Re: Problem with LANG keyword from David Woolley on 2003-09-24 (www-html@w3.org from September 2003)

From: David Woolley <david@djwhome.demon.co.uk>
Date: Wed, 24 Sep 2003 23:05:35 +0100 (BST)
To: www-html@w3.org
Message-Id: <200309242205.h8OM5Zm14204@djwhome.demon.co.uk>

> 
> Hmmm, nice I did not think about that.

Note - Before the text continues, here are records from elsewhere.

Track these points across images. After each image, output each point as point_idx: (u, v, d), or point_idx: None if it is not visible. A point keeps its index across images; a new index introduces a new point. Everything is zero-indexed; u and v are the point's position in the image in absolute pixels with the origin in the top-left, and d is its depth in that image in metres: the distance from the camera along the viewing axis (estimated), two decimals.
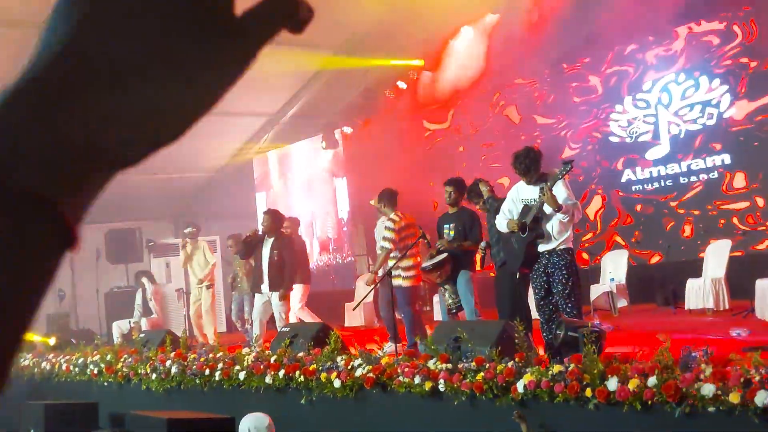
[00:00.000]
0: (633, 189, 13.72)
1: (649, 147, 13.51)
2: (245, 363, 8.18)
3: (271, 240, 10.88)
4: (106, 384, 10.14)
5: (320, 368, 7.28)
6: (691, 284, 11.14)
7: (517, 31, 13.96)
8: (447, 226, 9.11)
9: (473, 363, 6.03)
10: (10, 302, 0.55)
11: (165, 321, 14.78)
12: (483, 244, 8.75)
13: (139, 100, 0.58)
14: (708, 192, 12.81)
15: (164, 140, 0.61)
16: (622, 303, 12.04)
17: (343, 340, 7.91)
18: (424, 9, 13.97)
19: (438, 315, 13.63)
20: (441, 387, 6.14)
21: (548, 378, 5.41)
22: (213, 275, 13.59)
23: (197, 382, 8.62)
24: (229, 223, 16.44)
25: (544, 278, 7.34)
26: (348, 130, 17.11)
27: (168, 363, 9.11)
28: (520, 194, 7.56)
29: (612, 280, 12.20)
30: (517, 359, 5.83)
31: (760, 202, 12.24)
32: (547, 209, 7.17)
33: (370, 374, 6.76)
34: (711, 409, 4.54)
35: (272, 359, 7.90)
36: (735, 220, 12.48)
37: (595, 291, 12.11)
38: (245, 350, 8.82)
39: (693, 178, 12.98)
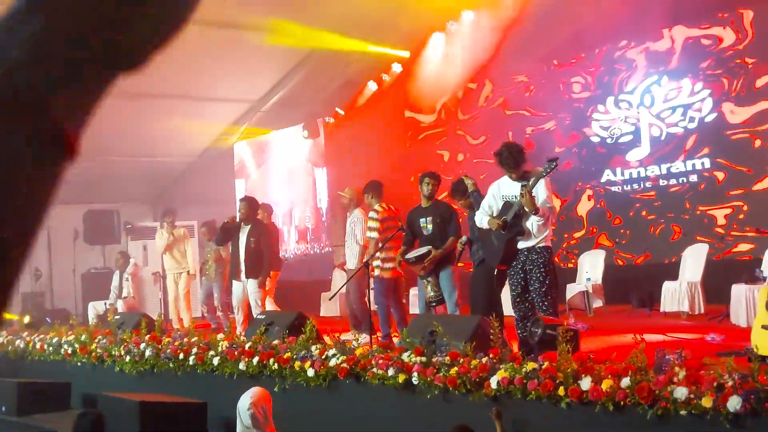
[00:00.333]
0: (614, 190, 13.77)
1: (631, 148, 13.55)
2: (219, 349, 8.17)
3: (248, 227, 10.90)
4: (79, 364, 10.11)
5: (294, 357, 7.27)
6: (667, 287, 11.19)
7: (504, 26, 13.98)
8: (423, 219, 9.04)
9: (447, 357, 6.04)
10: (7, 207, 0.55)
11: (141, 304, 14.72)
12: (464, 238, 8.71)
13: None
14: (686, 195, 12.87)
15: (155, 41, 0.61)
16: (597, 303, 12.07)
17: (318, 330, 7.91)
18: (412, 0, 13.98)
19: (414, 308, 13.66)
20: (414, 380, 6.15)
21: (522, 375, 5.43)
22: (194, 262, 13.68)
23: (171, 366, 8.60)
24: (207, 209, 16.41)
25: (522, 275, 7.34)
26: (330, 120, 17.07)
27: (142, 346, 9.10)
28: (501, 190, 7.53)
29: (588, 279, 12.23)
30: (491, 355, 5.84)
31: (739, 207, 12.31)
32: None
33: (344, 365, 6.76)
34: (683, 412, 4.57)
35: (247, 346, 7.90)
36: (713, 224, 12.55)
37: (571, 290, 12.15)
38: (219, 336, 8.81)
39: (672, 181, 13.04)
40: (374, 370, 6.50)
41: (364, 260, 9.35)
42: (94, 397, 8.27)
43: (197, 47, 14.69)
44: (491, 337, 6.20)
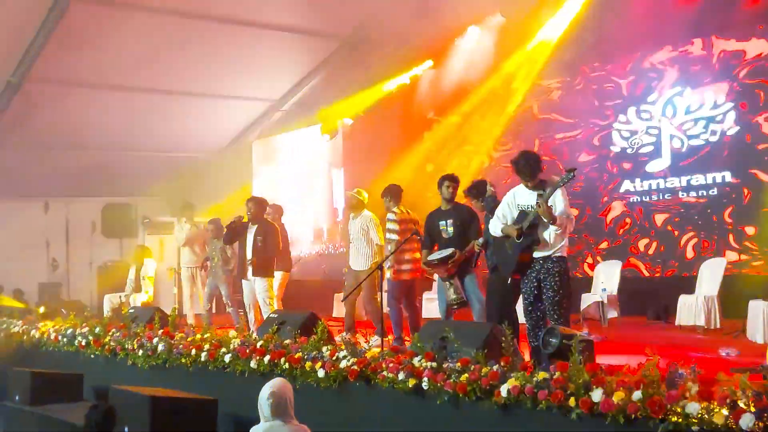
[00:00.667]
0: (635, 200, 13.70)
1: (651, 159, 13.49)
2: (231, 346, 8.18)
3: (255, 227, 10.99)
4: (92, 356, 10.14)
5: (305, 357, 7.27)
6: (684, 300, 11.14)
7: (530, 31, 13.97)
8: (444, 222, 9.00)
9: (458, 363, 6.01)
10: None
11: (155, 299, 14.76)
12: (480, 240, 8.66)
13: None
14: (706, 209, 12.79)
15: None
16: (612, 314, 12.03)
17: (329, 331, 7.90)
18: (435, 2, 13.96)
19: (426, 312, 13.64)
20: (424, 385, 6.11)
21: (532, 384, 5.39)
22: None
23: (183, 361, 8.61)
24: (225, 205, 16.46)
25: (535, 284, 7.30)
26: (348, 121, 17.07)
27: (155, 340, 9.11)
28: (517, 199, 7.49)
29: (604, 290, 12.19)
30: (502, 363, 5.81)
31: (759, 221, 12.21)
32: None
33: (355, 367, 6.74)
34: (695, 428, 4.51)
35: (258, 344, 7.90)
36: (731, 239, 12.46)
37: (586, 300, 12.11)
38: (232, 333, 8.83)
39: (692, 194, 12.96)
40: (384, 373, 6.48)
41: (379, 262, 9.34)
42: (106, 390, 8.27)
43: (219, 46, 14.77)
44: (503, 345, 6.16)
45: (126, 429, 7.00)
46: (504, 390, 5.54)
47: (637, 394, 4.83)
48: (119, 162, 18.21)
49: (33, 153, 17.02)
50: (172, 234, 17.09)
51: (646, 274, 13.40)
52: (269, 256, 11.09)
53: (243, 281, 11.25)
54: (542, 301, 7.29)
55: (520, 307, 8.12)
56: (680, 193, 13.08)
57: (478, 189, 8.83)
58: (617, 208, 13.92)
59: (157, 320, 9.79)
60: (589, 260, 14.11)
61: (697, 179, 12.89)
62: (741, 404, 4.42)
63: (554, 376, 5.33)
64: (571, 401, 5.12)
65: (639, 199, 13.62)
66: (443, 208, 9.09)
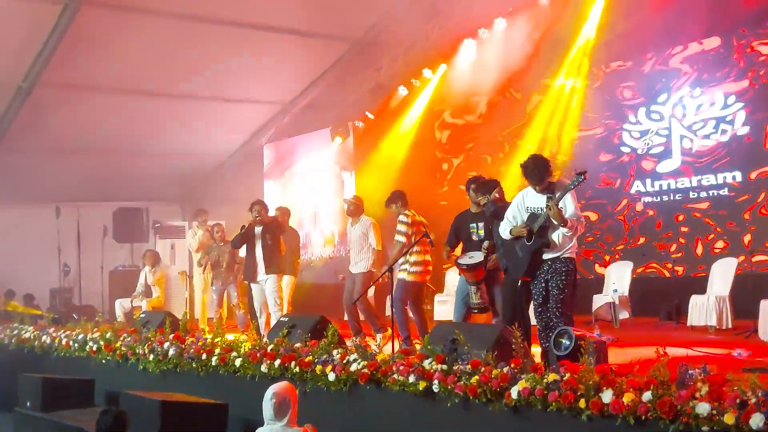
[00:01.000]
0: (647, 201, 13.65)
1: (662, 159, 13.44)
2: (242, 350, 8.18)
3: (261, 228, 11.15)
4: (103, 361, 10.16)
5: (316, 360, 7.27)
6: (695, 300, 11.10)
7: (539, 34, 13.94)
8: (474, 225, 8.85)
9: (468, 366, 6.00)
10: None
11: (166, 303, 14.80)
12: (486, 243, 8.59)
13: None
14: (717, 209, 12.74)
15: None
16: (623, 315, 12.00)
17: (340, 334, 7.90)
18: (445, 5, 13.94)
19: (438, 315, 13.64)
20: (435, 387, 6.12)
21: (543, 386, 5.38)
22: None
23: (193, 365, 8.62)
24: (236, 209, 16.44)
25: (544, 285, 7.29)
26: (359, 124, 17.07)
27: (166, 345, 9.13)
28: (526, 201, 7.47)
29: (615, 291, 12.17)
30: (512, 365, 5.80)
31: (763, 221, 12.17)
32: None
33: (365, 370, 6.75)
34: (705, 428, 4.50)
35: (269, 348, 7.90)
36: (743, 239, 12.41)
37: (598, 301, 12.08)
38: (242, 337, 8.83)
39: (703, 194, 12.91)
40: (395, 376, 6.48)
41: (390, 264, 9.35)
42: (117, 395, 8.29)
43: (230, 49, 14.79)
44: (513, 346, 6.16)
45: None
46: (514, 392, 5.54)
47: (647, 395, 4.82)
48: (130, 166, 18.24)
49: (44, 158, 17.07)
50: (184, 238, 17.17)
51: (663, 274, 13.33)
52: (279, 254, 11.26)
53: (252, 285, 11.30)
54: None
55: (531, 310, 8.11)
56: (691, 194, 13.03)
57: (485, 186, 8.74)
58: (630, 209, 13.87)
59: (168, 325, 9.80)
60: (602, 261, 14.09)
61: (708, 179, 12.84)
62: (751, 404, 4.40)
63: (564, 378, 5.32)
64: (581, 403, 5.11)
65: (650, 200, 13.57)
66: (473, 211, 8.93)
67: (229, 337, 9.14)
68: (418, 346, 7.55)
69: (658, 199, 13.46)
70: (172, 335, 9.35)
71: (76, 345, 10.70)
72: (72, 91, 15.23)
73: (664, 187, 13.38)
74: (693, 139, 13.06)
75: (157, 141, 17.69)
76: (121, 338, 10.03)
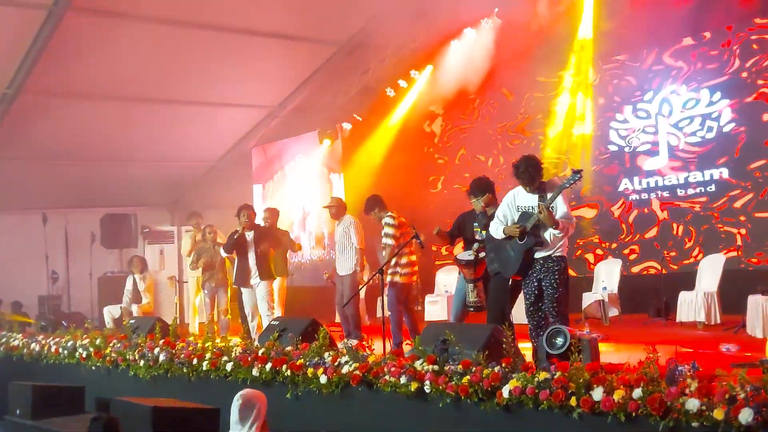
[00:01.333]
0: (634, 198, 13.70)
1: (649, 156, 13.50)
2: (233, 354, 8.17)
3: (252, 233, 11.08)
4: (93, 368, 10.13)
5: (307, 363, 7.27)
6: (684, 297, 11.15)
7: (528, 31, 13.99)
8: (478, 224, 8.77)
9: (460, 366, 6.02)
10: None
11: (156, 308, 14.76)
12: (475, 245, 8.59)
13: None
14: (705, 205, 12.80)
15: None
16: (613, 312, 12.05)
17: (331, 337, 7.90)
18: (431, 7, 13.93)
19: (429, 315, 13.66)
20: (426, 388, 6.13)
21: (534, 385, 5.40)
22: None
23: (184, 371, 8.61)
24: (225, 213, 16.41)
25: (536, 284, 7.31)
26: (347, 126, 17.08)
27: (156, 350, 9.10)
28: (517, 201, 7.47)
29: (605, 289, 12.22)
30: (503, 364, 5.81)
31: (756, 217, 12.22)
32: None
33: (357, 372, 6.75)
34: (695, 424, 4.53)
35: (260, 352, 7.90)
36: (730, 235, 12.47)
37: (587, 299, 12.12)
38: (234, 341, 8.82)
39: (690, 191, 12.96)
40: (386, 377, 6.49)
41: (381, 267, 9.34)
42: (108, 402, 8.26)
43: (216, 53, 14.76)
44: (504, 346, 6.17)
45: None
46: (506, 391, 5.56)
47: (637, 392, 4.85)
48: (117, 172, 18.19)
49: (30, 165, 16.99)
50: (173, 244, 17.13)
51: (649, 271, 13.39)
52: (268, 259, 11.25)
53: (243, 289, 11.29)
54: (543, 302, 7.30)
55: (516, 309, 8.13)
56: (678, 191, 13.08)
57: (476, 188, 8.72)
58: (621, 207, 13.92)
59: (158, 330, 9.78)
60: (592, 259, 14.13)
61: (695, 176, 12.90)
62: (740, 399, 4.43)
63: (555, 376, 5.34)
64: (572, 401, 5.13)
65: (638, 198, 13.62)
66: (478, 211, 8.92)
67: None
68: (408, 347, 7.55)
69: (646, 196, 13.51)
70: (163, 341, 9.33)
71: (65, 352, 10.66)
72: (57, 98, 15.17)
73: (652, 185, 13.43)
74: (679, 136, 13.11)
75: (145, 146, 17.63)
76: (111, 344, 10.00)
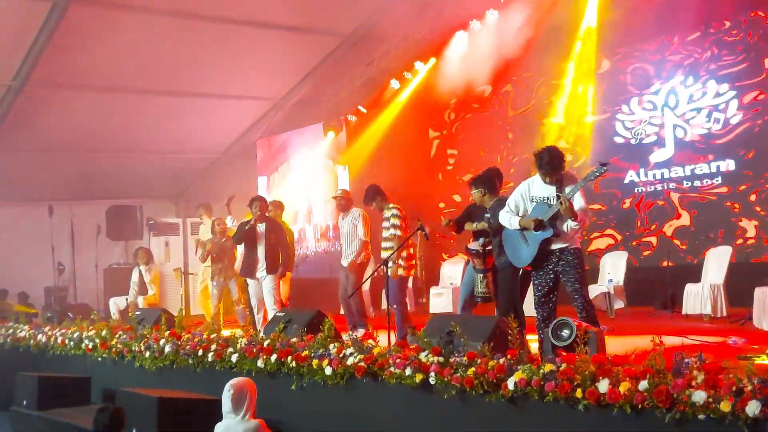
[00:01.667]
0: (640, 190, 13.66)
1: (655, 148, 13.46)
2: (238, 346, 8.18)
3: (263, 225, 11.12)
4: (99, 359, 10.15)
5: (312, 355, 7.27)
6: (690, 289, 11.12)
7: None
8: (488, 215, 8.61)
9: (465, 357, 6.00)
10: None
11: (162, 300, 14.76)
12: (481, 240, 8.54)
13: None
14: (711, 198, 12.76)
15: None
16: (619, 304, 12.02)
17: (336, 328, 7.90)
18: None
19: (434, 307, 13.64)
20: (432, 380, 6.12)
21: (539, 376, 5.38)
22: None
23: (190, 362, 8.62)
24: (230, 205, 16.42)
25: (552, 276, 7.22)
26: (352, 118, 17.05)
27: (162, 342, 9.12)
28: (532, 191, 7.38)
29: (610, 281, 12.19)
30: (509, 356, 5.80)
31: (763, 209, 12.18)
32: None
33: (362, 363, 6.75)
34: (701, 416, 4.51)
35: (265, 343, 7.90)
36: (736, 227, 12.43)
37: (593, 291, 12.08)
38: (239, 332, 8.83)
39: (697, 183, 12.92)
40: (392, 369, 6.48)
41: (389, 258, 9.32)
42: (114, 392, 8.28)
43: (221, 45, 14.75)
44: (509, 337, 6.15)
45: (134, 431, 7.01)
46: (511, 383, 5.55)
47: (643, 384, 4.83)
48: (123, 164, 18.20)
49: (36, 157, 17.01)
50: (178, 235, 17.13)
51: (652, 264, 13.36)
52: (277, 253, 11.22)
53: (249, 280, 11.30)
54: (555, 294, 7.26)
55: (526, 301, 8.11)
56: (684, 183, 13.05)
57: (488, 180, 8.65)
58: (628, 198, 13.89)
59: (164, 322, 9.79)
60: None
61: (702, 168, 12.86)
62: (747, 391, 4.41)
63: (561, 368, 5.32)
64: (578, 392, 5.11)
65: (644, 190, 13.58)
66: (477, 203, 8.88)
67: (225, 333, 9.13)
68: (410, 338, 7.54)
69: (652, 188, 13.47)
70: (168, 332, 9.35)
71: (71, 343, 10.69)
72: (63, 90, 15.19)
73: (658, 177, 13.39)
74: (686, 128, 13.07)
75: (150, 138, 17.64)
76: (117, 336, 10.02)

So the use of "&#...;" is actually
> should be used for a very specific list of symbols.

&#....; always represents the ISO 10646 (loosely Unicode) code point.

In very old versions of HTML it was the 256 character initial subset, 
which is identical to ISO 8859/1.  Most of the control characters and
some other control-like characters are not allowed.   In particular,
although generated by certain common authoring tools, &#146; and
&#147; are control characters and not permitted.

The conceptual process is:

- if the character set is in the real HTTP content-type header, note that;
- otherwise, if the document appears to be in 16 bit Unicode or an ASCII
  superset, scan it for a meta for content type, and extract the 
  character set;
- if neither succeeds in extracting a character set, the document is in
  error, and here the spec contradicts itself by saying that the browser
  must not use a default but suggesting that it may use heuristics
  (to me a default is a heuristic);
- translate the whole document from the character set identified above into
  ISO 10646;
- parse it, including expanding any numeric entities;
- render it;
- convert the result into platform fonts that includes the appropriate
  character, using CSS font hinting, but not so as to force a false encoding
  - specifying 5<span style="font-face: Symbol">m</span>V should produce
  five millivolts, not the five microvolts that is likely to appear on 
  many browsers - browser that handle other fonts correctly and likely to
  deliberately misinterpret Symbol.

Received on Wednesday, 24 September 2003 18:12:28 UTC